• **Your goal**: Please rewrite the rows starting at the line that contains "pose: elev=255.3 azim=261.4" and stopping after the line that contains "Dot at: (212, 338)", with "roll" changed to "bank" and nothing else altered. Leave the pictures out.

• **Task data**:

____

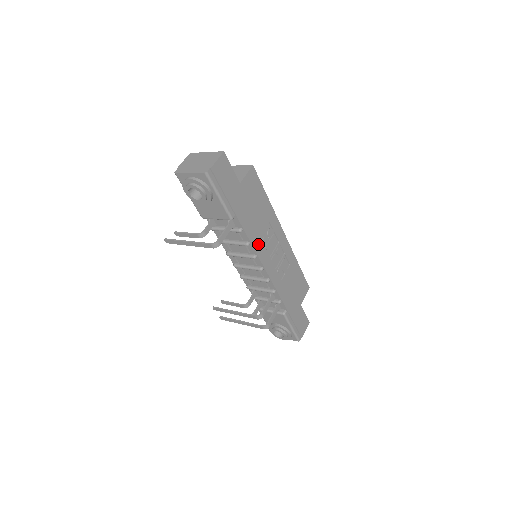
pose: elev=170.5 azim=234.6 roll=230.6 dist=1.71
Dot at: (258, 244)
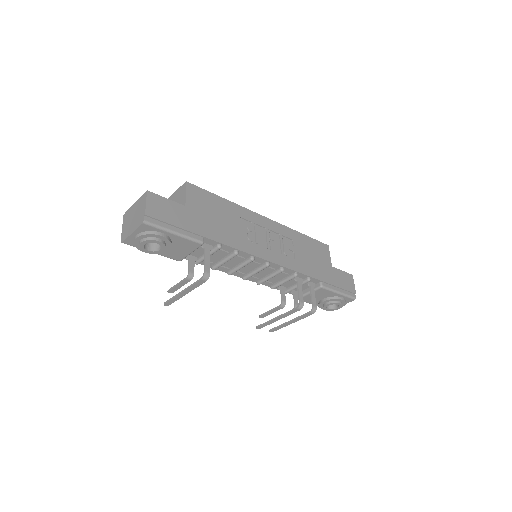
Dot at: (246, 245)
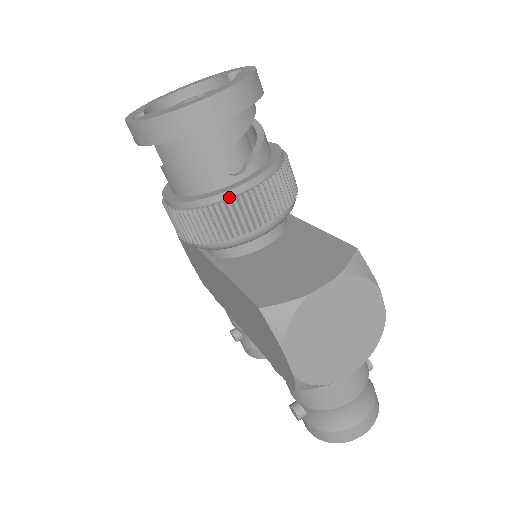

____

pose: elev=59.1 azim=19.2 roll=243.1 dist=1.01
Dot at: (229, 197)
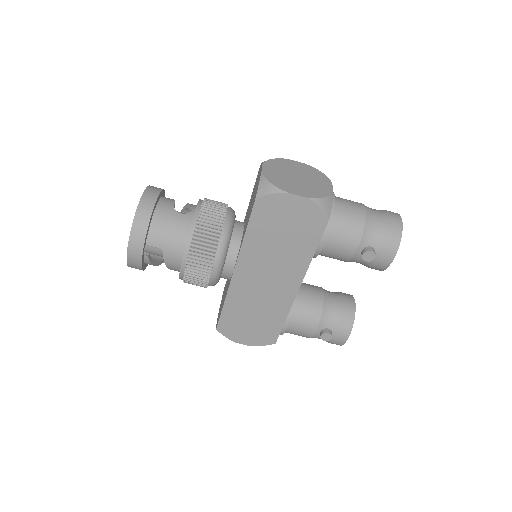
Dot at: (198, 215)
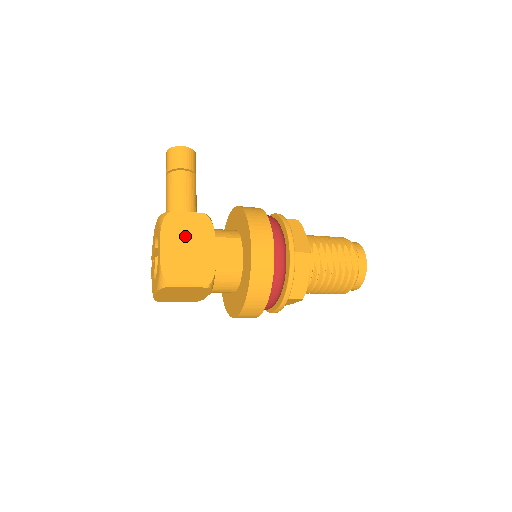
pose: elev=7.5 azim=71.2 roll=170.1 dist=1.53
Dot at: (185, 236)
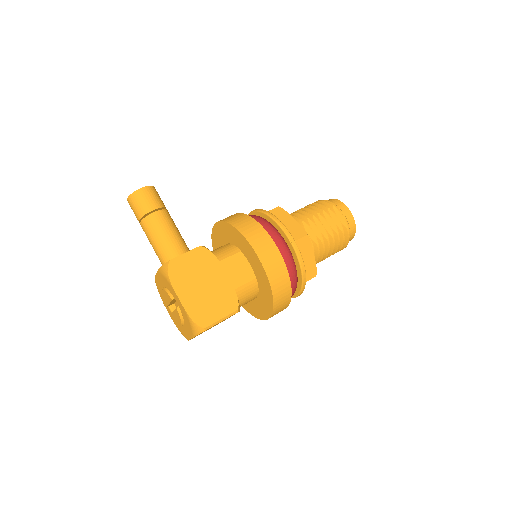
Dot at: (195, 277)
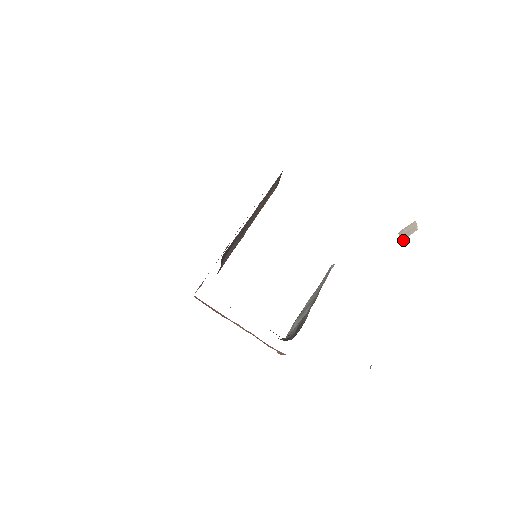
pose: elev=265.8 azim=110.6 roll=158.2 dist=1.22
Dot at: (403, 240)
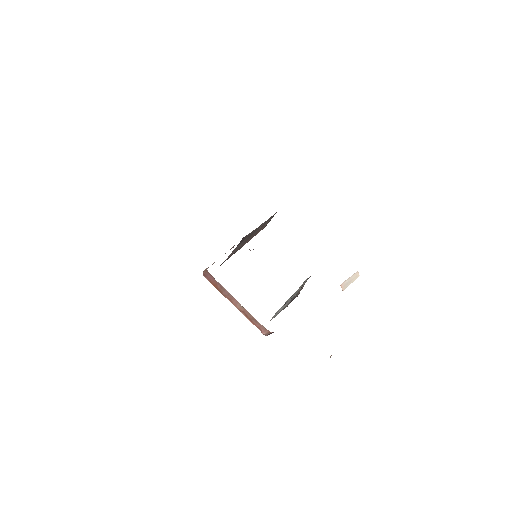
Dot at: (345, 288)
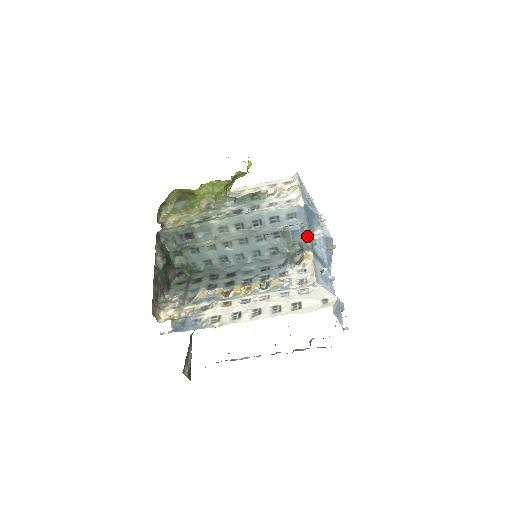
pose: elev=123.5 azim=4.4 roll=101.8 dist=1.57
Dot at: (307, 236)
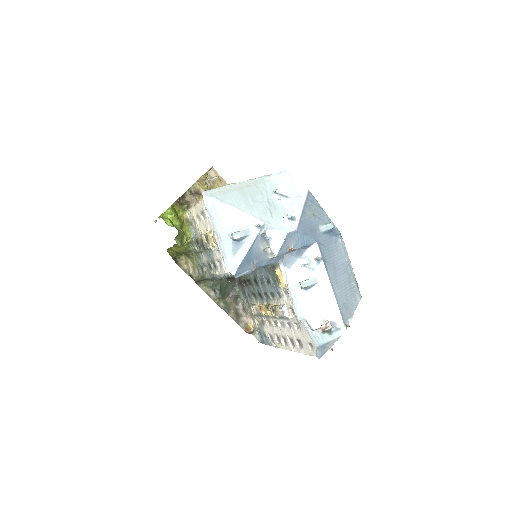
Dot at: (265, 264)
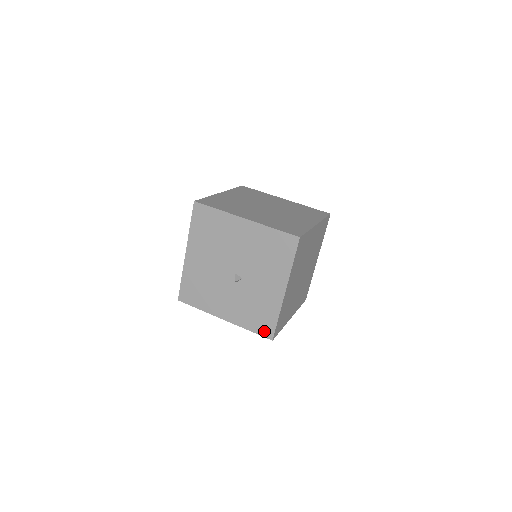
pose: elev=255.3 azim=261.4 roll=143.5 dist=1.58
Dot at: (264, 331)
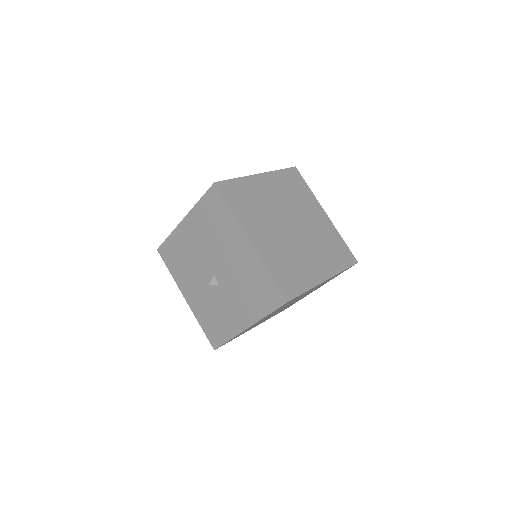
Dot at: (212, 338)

____

• **Exercise response**:
pose: elev=255.3 azim=261.4 bank=143.5 dist=1.58
Dot at: (264, 331)
Dot at: (212, 338)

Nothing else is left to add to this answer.